J'ai le même soucis : un écran en 1280*800, l'autre en 1440*900 et l'image du premier est légèrement tronquée. Ca ne me dérange pas trop mais si il y a une solution...

----------

## Mickael

Salut vous deux, voici un peu de lecture :

http://www.thinkwiki.org/wiki/Xorg_RandR_1.2

EDIt : jerep6 ton problème vient surement de ta conf, probablement la ligne virtual dans la subsection : 'Display' qui n'est pas assez grande. Regarde le wiki  dans le paragraphe :   the Virtual screen.

EDIT2 : exemple : virtual en 2048x2048 : alors en longueur avec tes deux écrans tu as au total : 1024+1280=2304 > 2048 et en hauteur : 800+768<2048 ==> coupure en largeur mais pas en hauteur.

EDIT 3 : faut bien lire tout y est expliqué avec des exemples pour votre problème : exmeple :

 *Quote:*   

> This can be fixed by editing xorg.conf and changing the virtual line (see example above) to something like:
> 
>    Virtual 2624 1200
> 
> 

 

Le 2624 : dans l'exemple du wiki, un écran en 1600 et l'autre en 1024 : donc le virtual en 2624. etcetc Attention avec l'option DRI activée pour les cartes intell le maximum est de 2048, si vous avez besoin de plus il faudra la désactivée. etc et comme d'habitude il faut lire les manpages intel et xrandr pour voir les évolutions etc

----------

## kopp

Hum, si j'ai bien compris, jereb6 veut/a sur la sortie projecteur la même chose que sur l'écran, en duplication.

dans tous les cas, même avec virtual, si tu augmentes la taille de virtual en 2304x800, il y aura un partie qui ne sera pas affichée mais utiliser par le gestionnaire de fenetre.

J'ai moi aussi cherché à résoudre ce probleme, mais ma seule solution était de mettre l'écran du LCD en 1024x768, malheureusement.

----------

## Mickael

 *kopp wrote:*   

> Hum, si j'ai bien compris, jereb6 veut/a sur la sortie projecteur la même chose que sur l'écran, en duplication.
> 
> dans tous les cas, même avec virtual, si tu augmentes la taille de virtual en 2304x800, il y aura un partie qui ne sera pas affichée mais utiliser par le gestionnaire de fenetre.
> 
> J'ai moi aussi cherché à résoudre ce probleme, mais ma seule solution était de mettre l'écran du LCD en 1024x768, malheureusement.

_ÉNONCÉ_
Extrayez sans rien modifier, dans le texte sur le double écran, tout ce qui va de « Salut vous deux, voici » jusqu'à « pas en hauteur. ».

_MATÉRIAU EXTRAIT_
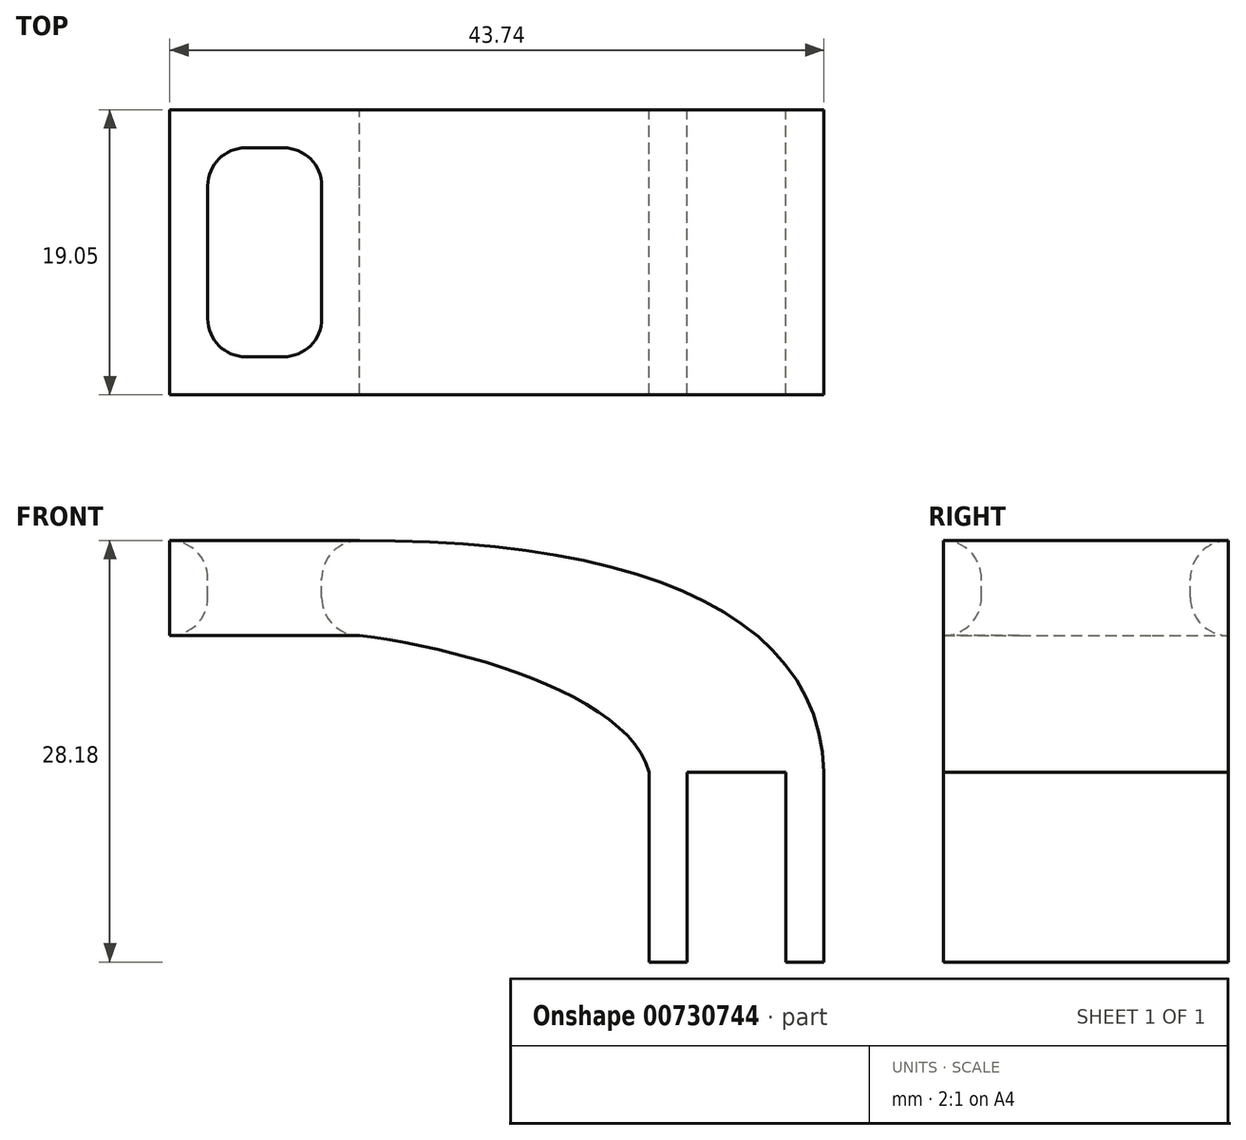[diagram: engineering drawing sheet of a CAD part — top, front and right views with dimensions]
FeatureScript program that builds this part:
--
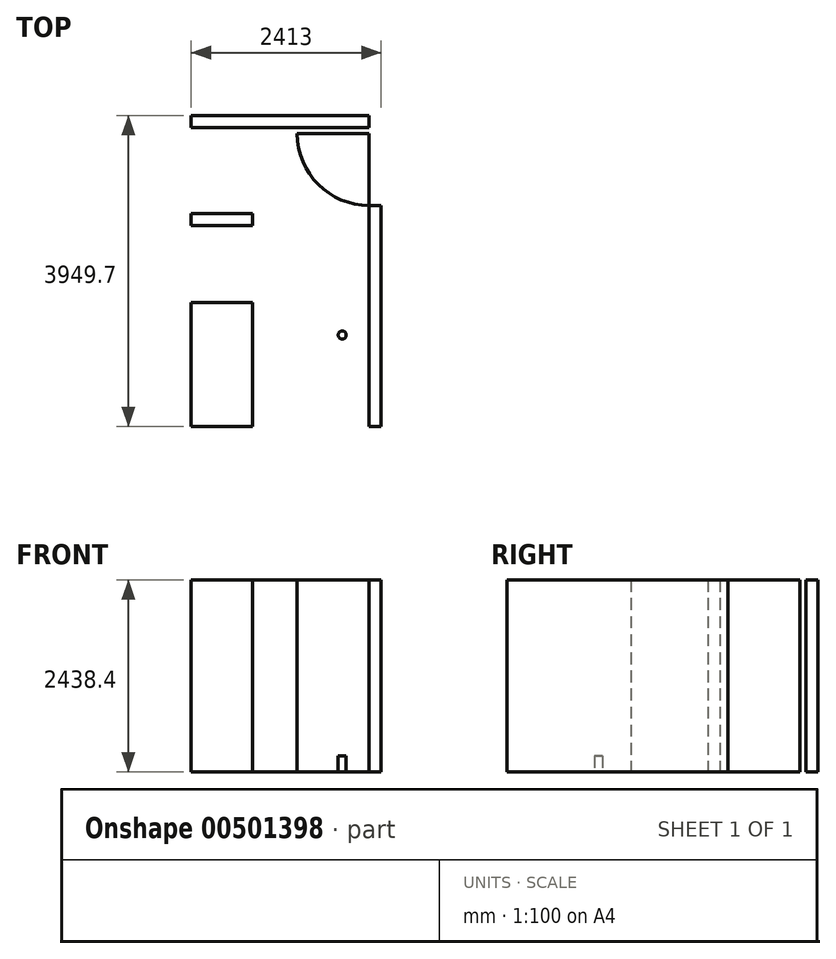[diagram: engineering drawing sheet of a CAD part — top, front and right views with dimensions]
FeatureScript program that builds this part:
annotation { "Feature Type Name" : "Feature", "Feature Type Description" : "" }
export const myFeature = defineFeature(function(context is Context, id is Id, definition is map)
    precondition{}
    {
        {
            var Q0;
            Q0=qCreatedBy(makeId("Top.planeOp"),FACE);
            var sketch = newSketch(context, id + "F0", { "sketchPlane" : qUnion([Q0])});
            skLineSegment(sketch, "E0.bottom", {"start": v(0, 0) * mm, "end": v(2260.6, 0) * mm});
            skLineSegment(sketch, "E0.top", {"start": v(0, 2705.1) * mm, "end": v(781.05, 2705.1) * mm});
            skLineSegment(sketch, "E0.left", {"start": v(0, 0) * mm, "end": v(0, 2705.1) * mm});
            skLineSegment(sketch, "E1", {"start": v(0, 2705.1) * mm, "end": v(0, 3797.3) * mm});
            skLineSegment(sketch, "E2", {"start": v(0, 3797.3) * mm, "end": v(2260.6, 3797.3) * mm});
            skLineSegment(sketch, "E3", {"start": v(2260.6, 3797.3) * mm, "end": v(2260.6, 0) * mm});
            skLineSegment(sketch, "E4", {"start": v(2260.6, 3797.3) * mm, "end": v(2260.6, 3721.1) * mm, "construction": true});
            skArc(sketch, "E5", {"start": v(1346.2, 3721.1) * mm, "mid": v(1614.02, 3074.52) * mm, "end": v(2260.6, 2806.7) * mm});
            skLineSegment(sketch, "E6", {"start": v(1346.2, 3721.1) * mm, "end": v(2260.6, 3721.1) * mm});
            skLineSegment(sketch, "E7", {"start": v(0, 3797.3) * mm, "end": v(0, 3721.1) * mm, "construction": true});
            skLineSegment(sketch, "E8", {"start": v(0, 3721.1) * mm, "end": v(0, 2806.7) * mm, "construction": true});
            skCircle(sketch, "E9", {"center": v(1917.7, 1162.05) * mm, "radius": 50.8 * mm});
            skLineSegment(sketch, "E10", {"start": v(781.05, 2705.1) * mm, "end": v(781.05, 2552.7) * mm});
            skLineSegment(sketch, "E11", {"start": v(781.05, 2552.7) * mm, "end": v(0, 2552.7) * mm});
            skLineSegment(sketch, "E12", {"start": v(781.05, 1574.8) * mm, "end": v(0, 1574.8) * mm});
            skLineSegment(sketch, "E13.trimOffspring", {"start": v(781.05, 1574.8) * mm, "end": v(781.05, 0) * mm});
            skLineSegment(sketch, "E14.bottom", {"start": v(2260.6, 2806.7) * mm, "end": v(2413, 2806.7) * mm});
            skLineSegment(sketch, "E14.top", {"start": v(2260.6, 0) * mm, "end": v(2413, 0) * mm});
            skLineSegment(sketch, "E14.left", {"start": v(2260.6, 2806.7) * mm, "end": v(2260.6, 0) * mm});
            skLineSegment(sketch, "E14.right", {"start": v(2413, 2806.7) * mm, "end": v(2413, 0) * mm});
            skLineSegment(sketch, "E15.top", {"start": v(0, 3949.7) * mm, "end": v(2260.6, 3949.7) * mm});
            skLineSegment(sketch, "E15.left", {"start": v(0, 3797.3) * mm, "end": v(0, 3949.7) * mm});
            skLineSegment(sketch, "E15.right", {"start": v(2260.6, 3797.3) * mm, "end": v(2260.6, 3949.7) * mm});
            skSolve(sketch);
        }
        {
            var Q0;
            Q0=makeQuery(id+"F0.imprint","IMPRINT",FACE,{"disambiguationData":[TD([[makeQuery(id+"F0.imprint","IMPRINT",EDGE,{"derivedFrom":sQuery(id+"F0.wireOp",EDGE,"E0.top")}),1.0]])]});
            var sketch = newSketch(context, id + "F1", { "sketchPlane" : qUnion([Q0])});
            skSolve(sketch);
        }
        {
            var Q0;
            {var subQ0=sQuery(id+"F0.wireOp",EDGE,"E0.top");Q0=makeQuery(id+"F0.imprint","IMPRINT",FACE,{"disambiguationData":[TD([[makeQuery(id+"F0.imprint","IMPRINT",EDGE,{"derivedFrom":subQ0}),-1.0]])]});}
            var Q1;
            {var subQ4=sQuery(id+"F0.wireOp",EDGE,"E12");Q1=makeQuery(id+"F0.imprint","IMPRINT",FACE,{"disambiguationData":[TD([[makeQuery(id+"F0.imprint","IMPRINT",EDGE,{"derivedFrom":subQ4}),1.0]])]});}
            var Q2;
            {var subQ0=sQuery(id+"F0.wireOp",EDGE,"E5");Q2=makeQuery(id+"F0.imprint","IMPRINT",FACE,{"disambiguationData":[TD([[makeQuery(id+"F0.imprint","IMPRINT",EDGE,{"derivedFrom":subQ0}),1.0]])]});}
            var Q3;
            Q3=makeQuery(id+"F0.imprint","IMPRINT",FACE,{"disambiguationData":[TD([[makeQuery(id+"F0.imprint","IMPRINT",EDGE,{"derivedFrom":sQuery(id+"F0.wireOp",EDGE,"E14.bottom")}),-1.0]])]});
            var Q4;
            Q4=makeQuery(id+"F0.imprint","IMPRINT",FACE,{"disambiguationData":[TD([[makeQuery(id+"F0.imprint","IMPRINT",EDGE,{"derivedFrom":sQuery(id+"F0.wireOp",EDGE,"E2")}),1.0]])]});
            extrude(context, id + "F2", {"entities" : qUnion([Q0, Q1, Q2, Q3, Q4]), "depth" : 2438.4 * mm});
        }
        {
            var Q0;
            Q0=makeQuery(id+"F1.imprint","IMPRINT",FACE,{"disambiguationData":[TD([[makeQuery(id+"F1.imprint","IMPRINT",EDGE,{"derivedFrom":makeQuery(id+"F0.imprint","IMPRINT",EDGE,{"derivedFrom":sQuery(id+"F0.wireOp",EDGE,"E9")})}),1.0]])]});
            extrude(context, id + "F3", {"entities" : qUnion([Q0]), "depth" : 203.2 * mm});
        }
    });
==
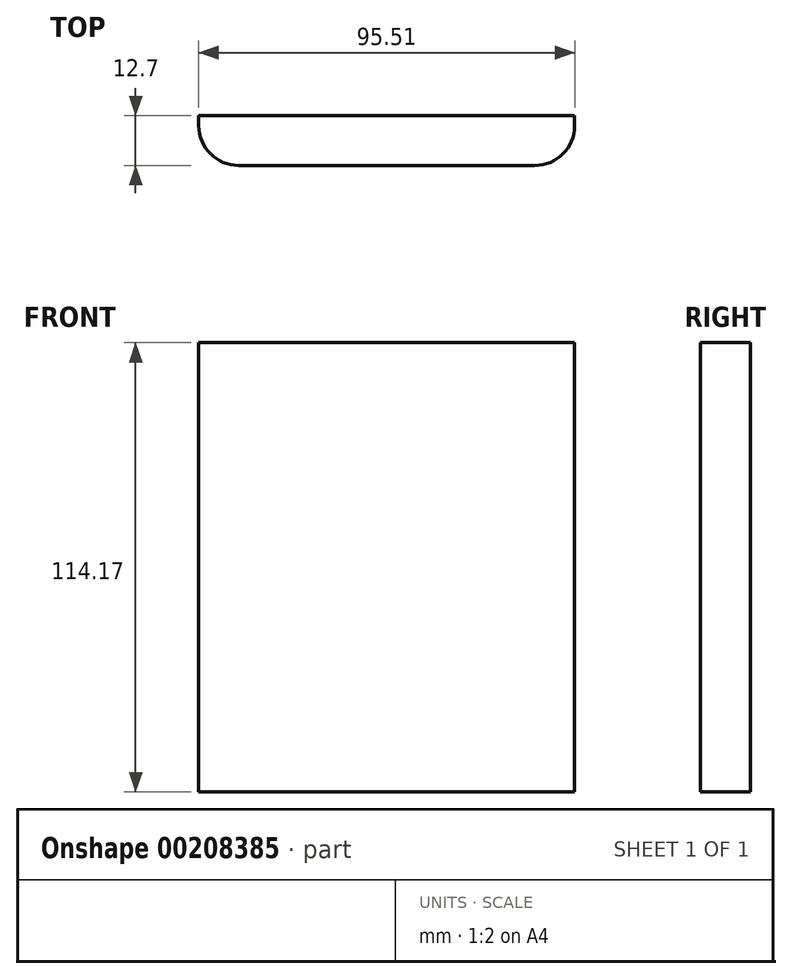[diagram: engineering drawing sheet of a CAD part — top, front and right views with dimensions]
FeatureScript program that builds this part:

_RÉPONSE ATTENDUE_
Salut vous deux, voici un peu de lecture :

http://www.thinkwiki.org/wiki/Xorg_RandR_1.2

EDIt : jerep6 ton problème vient surement de ta conf, probablement la ligne virtual dans la subsection : 'Display' qui n'est pas assez grande. Regarde le wiki  dans le paragraphe :   the Virtual screen.

EDIT2 : exemple : virtual en 2048x2048 : alors en longueur avec tes deux écrans tu as au total : 1024+1280=2304 > 2048 et en hauteur : 800+768<2048 ==> coupure en largeur mais pas en hauteur.